Sheriff John Ingram looks back on law enforcement career of 30+ years

John Ingram is retiring effective April 30, ending a law enforcement career that spans more...
John Ingram is retiring effective April 30, ending a law enforcement career that spans more than 30 years in southeastern North Carolina, the last 15 as sheriff in Brunswick County.(WECT)
Updated: Apr. 24, 2023 at 4:30 PM EDT
Email This Link
Share on Pinterest
Share on LinkedIn

BRUNSWICK COUNTY, N.C. (WECT) - Brunswick County Sheriff John Ingram is retiring effective April 30, ending a law enforcement career that spans more than 30 years in southeastern North Carolina, the last 15 as the leader of the sheriff’s office.

“It’s bittersweet, because I love what I do,” Ingram said. “I love working with the community and serving the community, working with the folks here (in the sheriff’s office), who are some of the best the profession has to offer. I’m definitely gonna miss that, you know, the relationships and the connections and seeing a lot of the folks on a daily basis. That’s gonna be hard.”

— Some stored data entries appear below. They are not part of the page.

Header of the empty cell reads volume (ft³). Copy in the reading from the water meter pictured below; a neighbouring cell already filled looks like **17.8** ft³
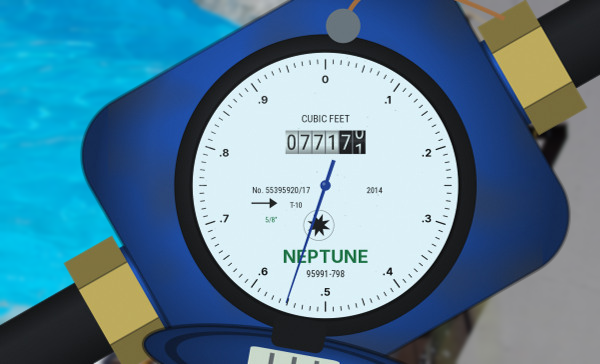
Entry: **77170.55** ft³
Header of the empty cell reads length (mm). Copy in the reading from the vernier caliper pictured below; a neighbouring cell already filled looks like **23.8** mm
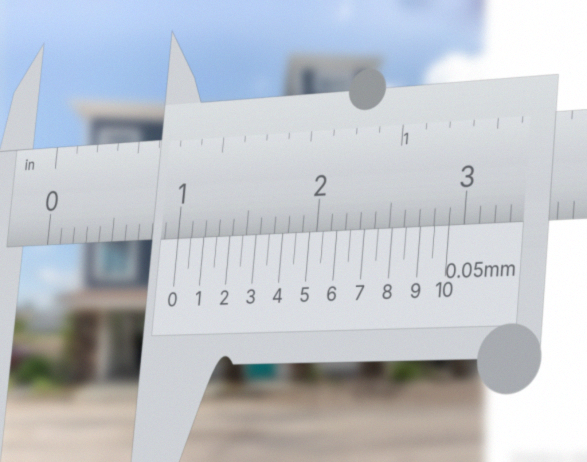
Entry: **10.0** mm
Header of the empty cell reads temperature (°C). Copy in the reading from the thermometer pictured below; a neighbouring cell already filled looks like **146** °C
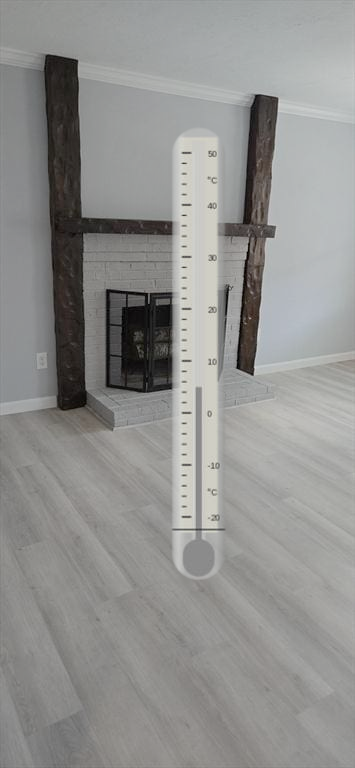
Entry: **5** °C
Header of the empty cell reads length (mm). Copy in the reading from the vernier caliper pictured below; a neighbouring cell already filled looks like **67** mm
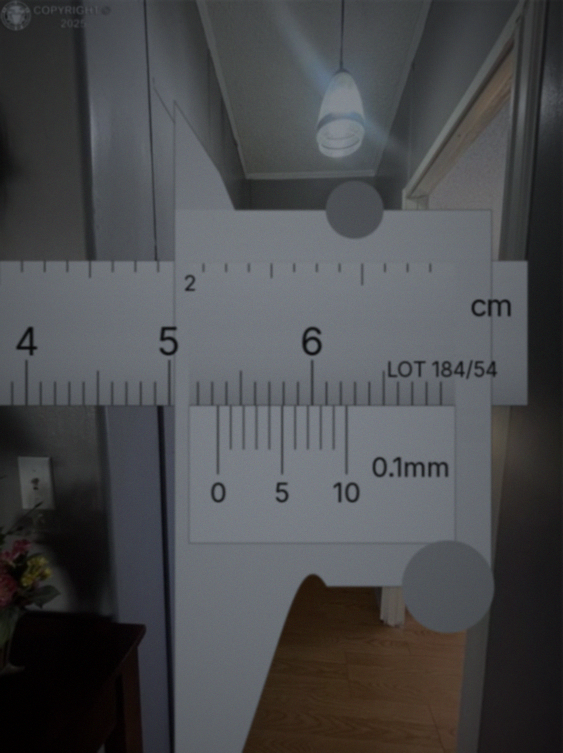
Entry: **53.4** mm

Ingram grew up in the Ash community of Brunswick County and began his career with the sheriff’s office in 1991. He left briefly to serve with the Columbus County Sheriff’s Office for two years before returning to the BCSO in 2008 to become chief deputy. After former Sheriff Ronald Hewett resigned following an indictment, Ingram was appointed as interim sheriff. He won his first election in 2010 and won re-election campaigns in 2014, 2018 and 2022.

“In the beginning, I never wanted to be sheriff,” Ingram admitted. “That was never a goal of mine. My goal was to be chief deputy. Then, when I found myself in that position and became sheriff, I tried like everyone else, working together trying to build the agency up, make connections with the community and address the issues we were faced with at the time.”

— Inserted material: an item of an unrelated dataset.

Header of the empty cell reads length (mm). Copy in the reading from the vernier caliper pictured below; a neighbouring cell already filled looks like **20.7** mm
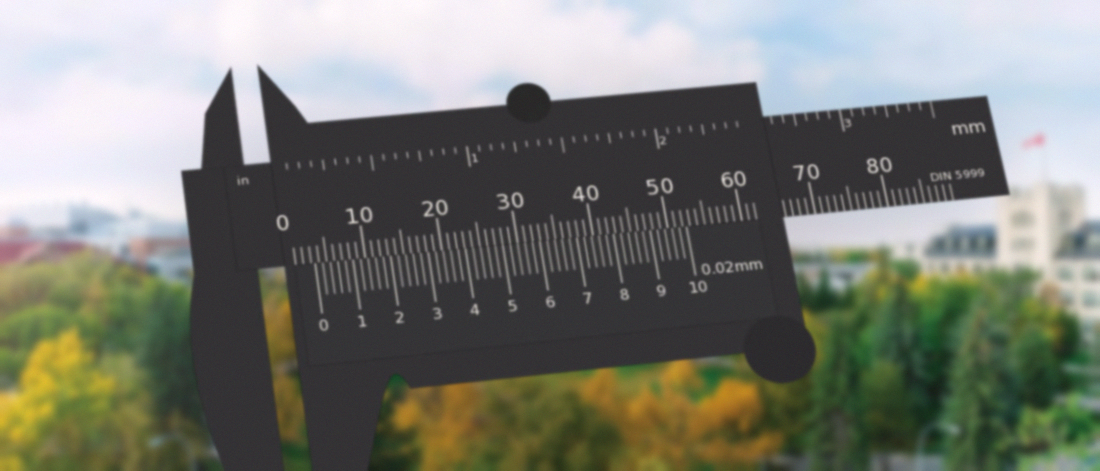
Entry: **3.5** mm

Ingram says he learned on the job about the importance of the office, and the responsibilities that come along with it. He’s led through the opioid crisis, the escalation of gun violence, several hurricanes, a deadly tornado and so much more. Along the way, he has balanced the politics of the position with the desire to serve the community where he grew up.

“You realize that all of it stops with you,” he said. “You’re responsible for the safety and security of the county. It’s a tough job, and it’s 24/7. You don’t get to take a break from it. You can take small breaks, but you’re never really disconnected from it.”

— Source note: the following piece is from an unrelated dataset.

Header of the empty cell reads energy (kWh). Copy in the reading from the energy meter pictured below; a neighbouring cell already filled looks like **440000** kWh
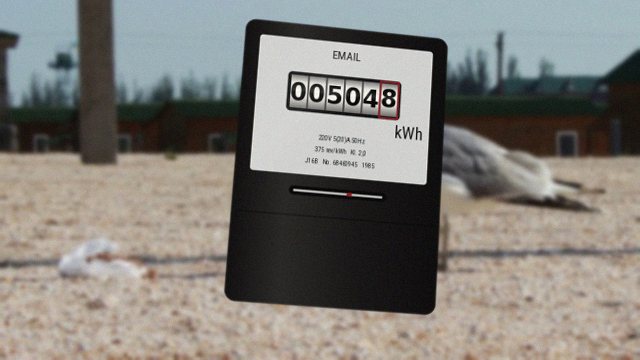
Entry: **504.8** kWh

Ingram has recommended Chief Deputy Brian Chism to be named the interim sheriff, and serve the remainder of the current term until 2026. Like Ingram, Chism started his law enforcement career with the Brunswick County Sheriff’s Office 18 years ago. The Brunswick County Republican Party’s Executive Committee meets Monday night, April 24, and is expected to recommend Chism as the candidate to succeed Ingram as Interim. County commissioners must approve the recommendation, which is likely to take place next week.

“He’s always had a solid career, is respected by his peers, and he’s just a natural fit for it,” Ingram said about Chism. “He has a tremendous heart for serving this community, and I feel confident that if given the opportunity, he’d make a great sheriff.”

“I feel like I’ve been handed the keys to a Rolls Royce because we are very fortunate to be where we are, not only here in the sheriff’s office, but respected by the community,” Chism said. “One of the hardest challenges for me is going to trying to figure out how I can make it better than what it is right now, because of what the sheriff has done.”

Ingram says one of the things he is most proud of implementing is the sheriff’s office volunteer program, which he calls one of the most active in the state, if not the entire country. The idea behind the program was to open the doors to the community, getting more citizens involved and increasing the transparency of the agency. His parting message is to thank the members of the community, and the men and women he worked alongside for more than three decades.

“I am so grateful they gave me the opportunity to serve, not just in the capacity as sheriff, but as a deputy,” Ingram said while fighting back his emotions. “Everything that I was able to be a part of throughout the years, and the support that they’ve given this agency to help it become what it is today, we could not have done that without them. And I am extremely thankful to the men and women of this agency.”